**Aim of the exercise**
In the records below, count every line containing "Australia". Reply with the number only.

**Stored entries**
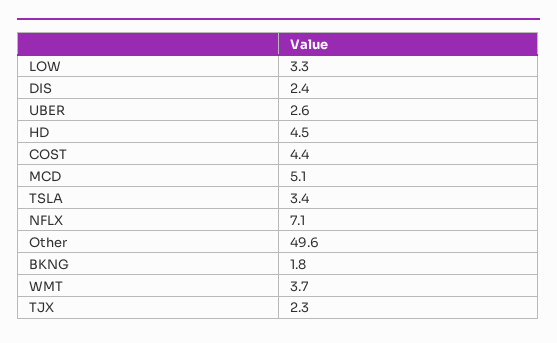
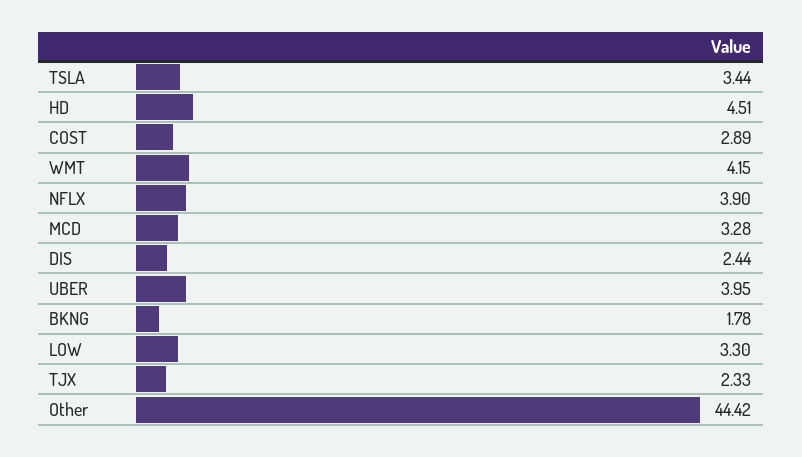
  {
    "LOW": 3.3,
    "DIS": 2.44,
-   "UBER": 2.6,
+   "UBER": 3.95,
    "HD": 4.51,
-   "COST": 4.4,
+   "COST": 2.89,
-   "MCD": 5.1,
+   "MCD": 3.28,
    "TSLA": 3.44,
-   "NFLX": 7.1,
+   "NFLX": 3.9,
-   "Other": 49.6,
+   "Other": 44.42,
    "BKNG": 1.78,
-   "WMT": 3.7,
+   "WMT": 4.15,
    "TJX": 2.33
  }

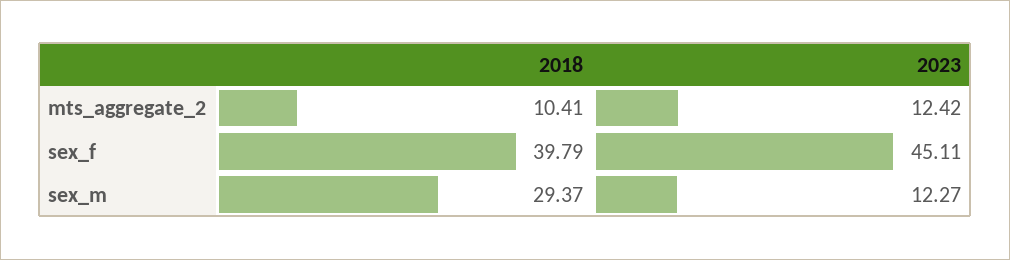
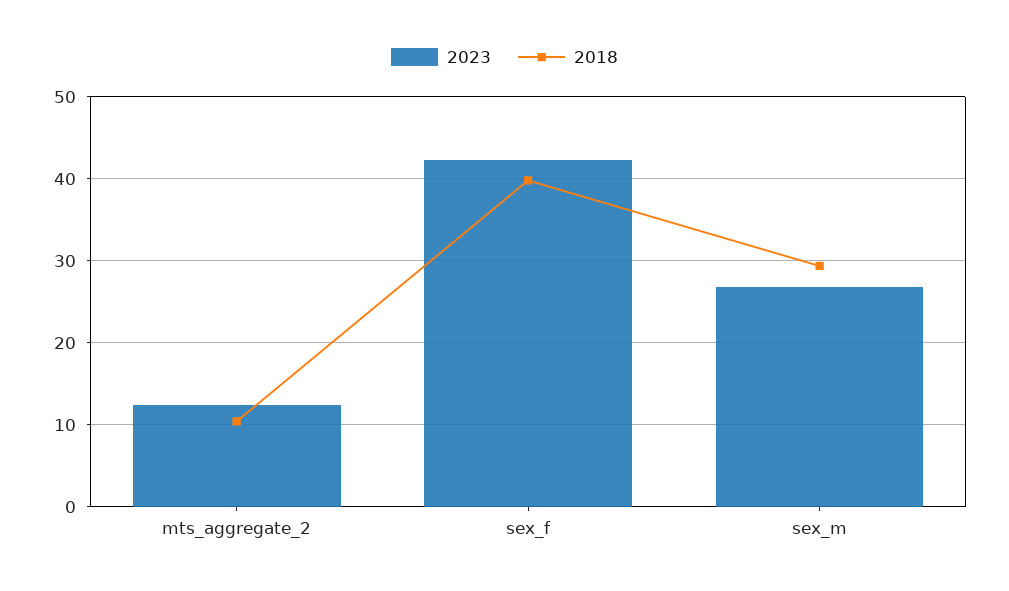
  {
    "2018": {
      "mts_aggregate_2": 10.41,
      "sex_f": 39.79,
      "sex_m": 29.37
    },
    "2023": {
      "mts_aggregate_2": 12.42,
-     "sex_f": 45.11,
+     "sex_f": 42,
-     "sex_m": 12.27
+     "sex_m": 27
    }
  }

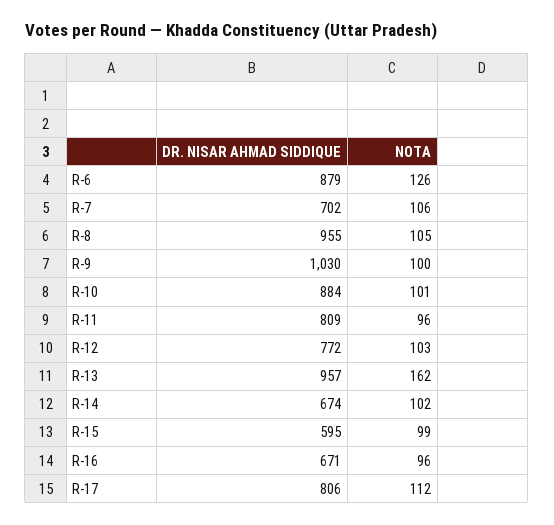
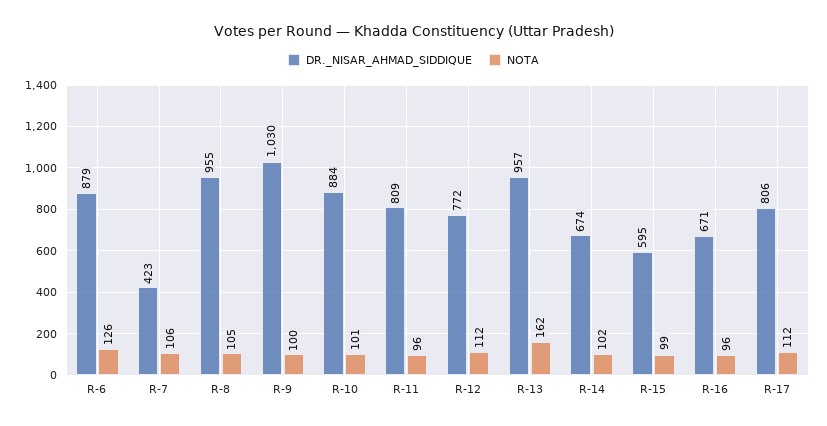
  {
    "DR. NISAR AHMAD SIDDIQUE": {
      "R-6": 879,
-     "R-7": 702,
+     "R-7": 423,
      "R-8": 955,
      "R-9": 1030,
      "R-10": 884,
      "R-11": 809,
      "R-12": 772,
      "R-13": 957,
      "R-14": 674,
      "R-15": 595,
      "R-16": 671,
      "R-17": 806
    },
    "NOTA": {
      "R-6": 126,
      "R-7": 106,
      "R-8": 105,
      "R-9": 100,
      "R-10": 101,
      "R-11": 96,
-     "R-12": 103,
+     "R-12": 112,
      "R-13": 162,
      "R-14": 102,
      "R-15": 99,
      "R-16": 96,
      "R-17": 112
    }
  }

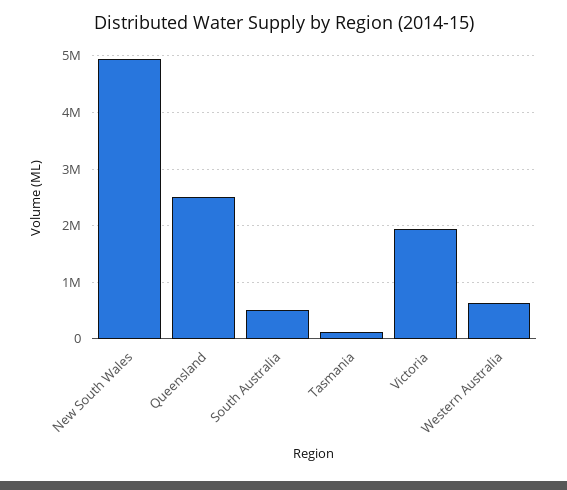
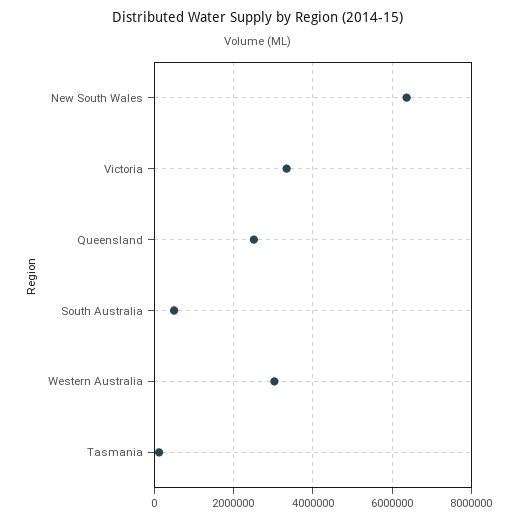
  {
-   "New South Wales": 5000000,
+   "New South Wales": 6400000,
    "Queensland": 2600000,
    "South Australia": 600000,
    "Tasmania": 200000,
-   "Victoria": 2000000,
+   "Victoria": 3400000,
-   "Western Australia": 600000
+   "Western Australia": 3000000
  }

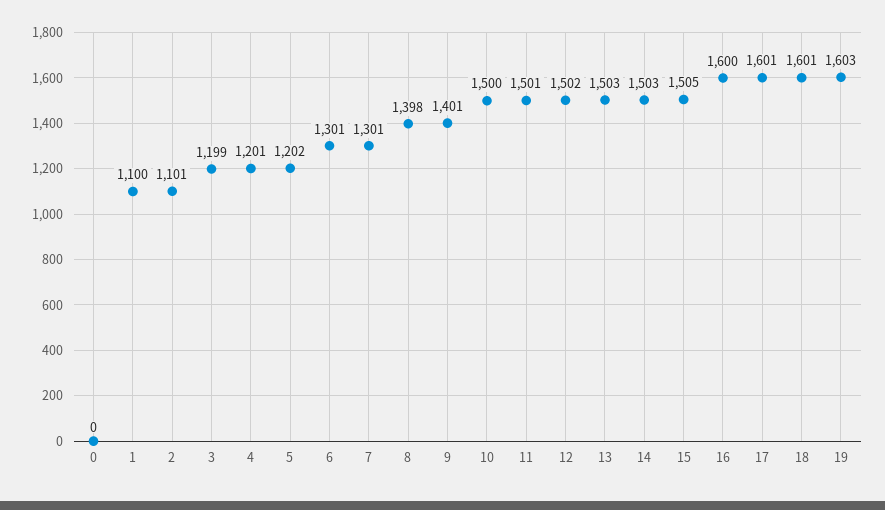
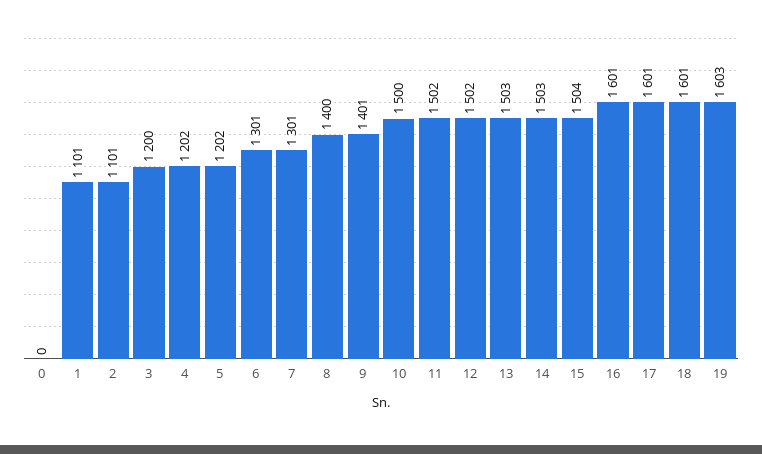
  {
    "0": 0,
-   "1": 1100,
+   "1": 1101,
    "2": 1101,
-   "3": 1199,
+   "3": 1200,
-   "4": 1201,
+   "4": 1202,
    "5": 1202,
    "6": 1301,
    "7": 1301,
-   "8": 1398,
+   "8": 1400,
    "9": 1401,
    "10": 1500,
-   "11": 1501,
+   "11": 1502,
    "12": 1502,
    "13": 1503,
    "14": 1503,
-   "15": 1505,
+   "15": 1504,
-   "16": 1600,
+   "16": 1601,
    "17": 1601,
    "18": 1601,
    "19": 1603
  }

**Task response**
3